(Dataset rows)

====

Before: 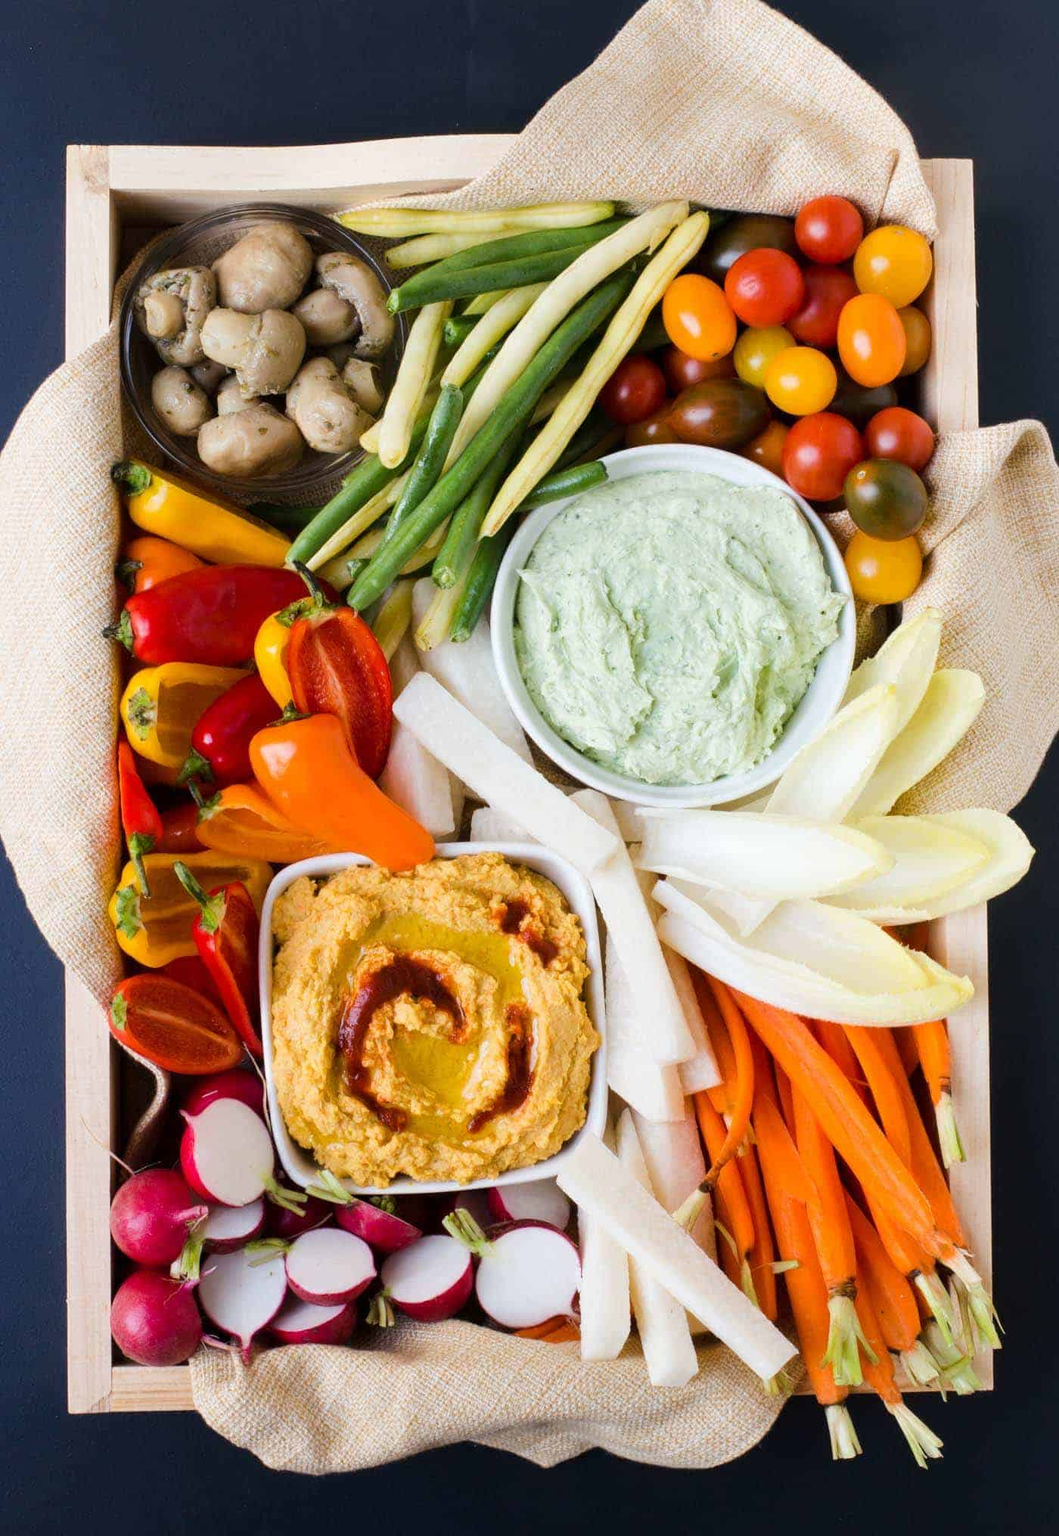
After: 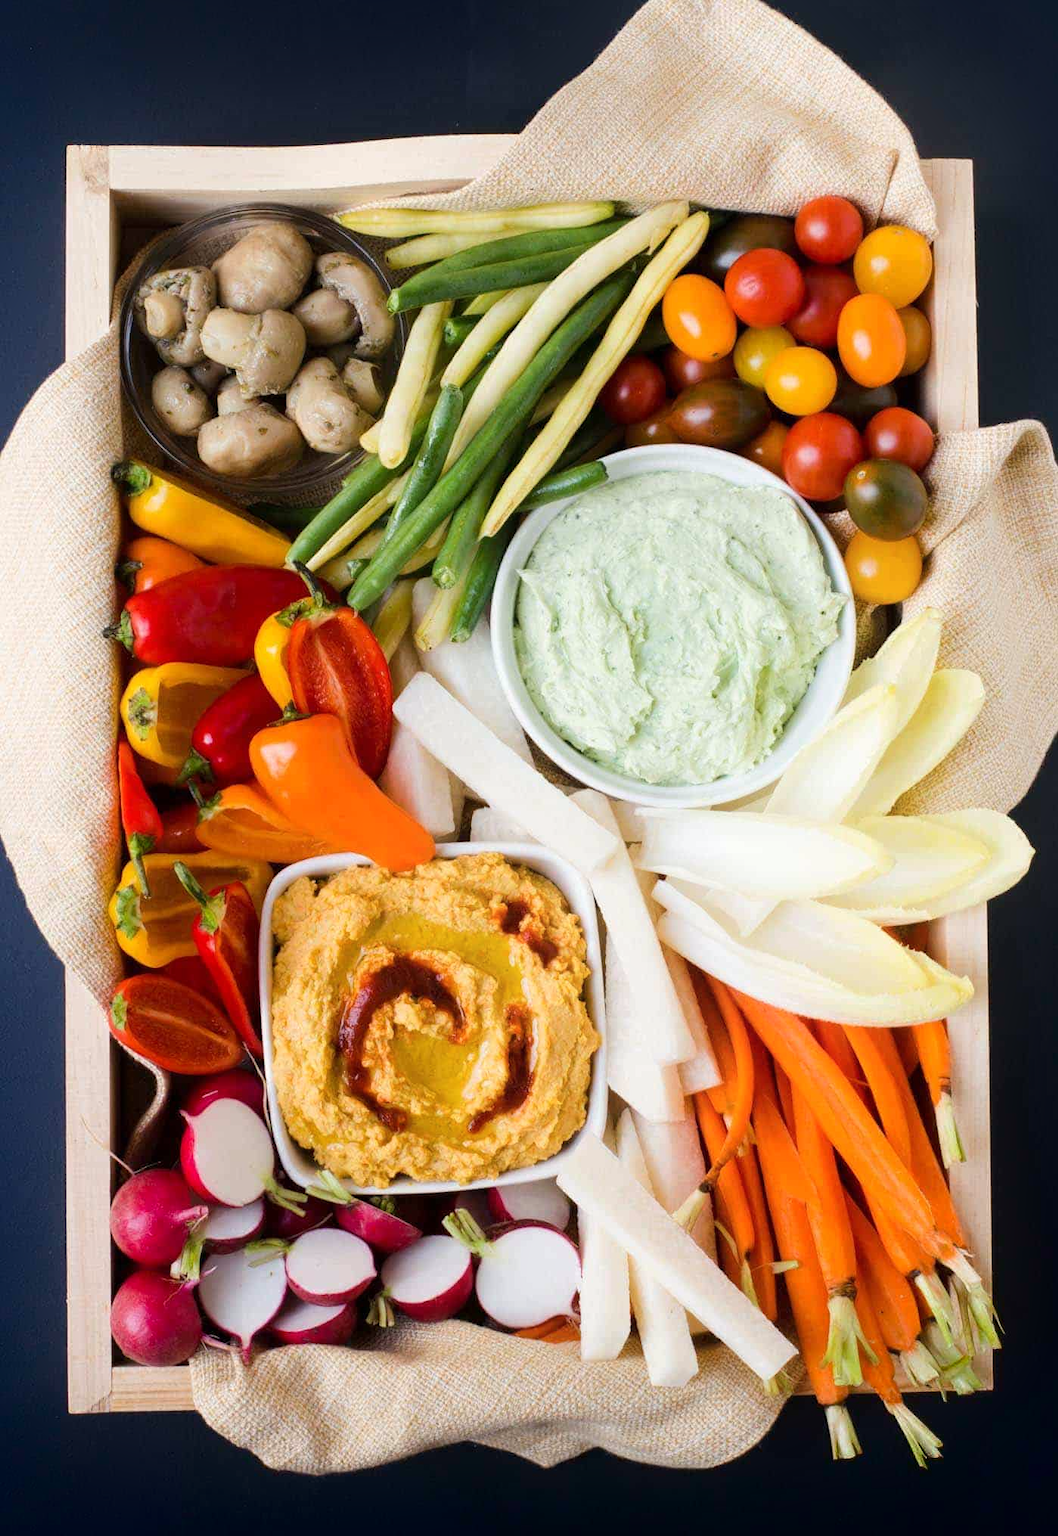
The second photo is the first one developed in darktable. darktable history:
shadows and highlights: shadows -70, highlights 35, soften with gaussian
white balance: red 1.009, blue 0.985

====

EXERCISE:
Return every line of the listing above word for word, leaving out the pictures.

ANSWER TO THIS TASK:
Before: 
After: 
The second photo is the first one developed in darktable. darktable history:
shadows and highlights: shadows -70, highlights 35, soften with gaussian
white balance: red 1.009, blue 0.985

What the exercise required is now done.